• Material for this task

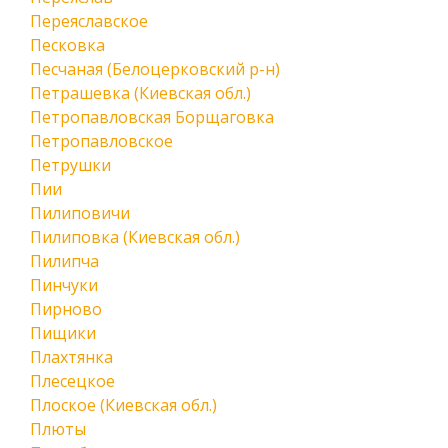
Переяславское
Песковка
Песчаная (Белоцерковский р-н)
Петрашевка (Киевская обл.)
Петропавловская Борщаговка
Петропавловское
Петрушки
Пии
Пилиповичи
Пилиповка (Киевская обл.)
Пилипча
Пинчуки
Пирново
Пищики
Плахтянка
Плесецкое
Плоское (Киевская обл.)
Плюты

• What to produce
How many lines in this listing contain "Киевская"? Give that number and stop.

• Answer box
3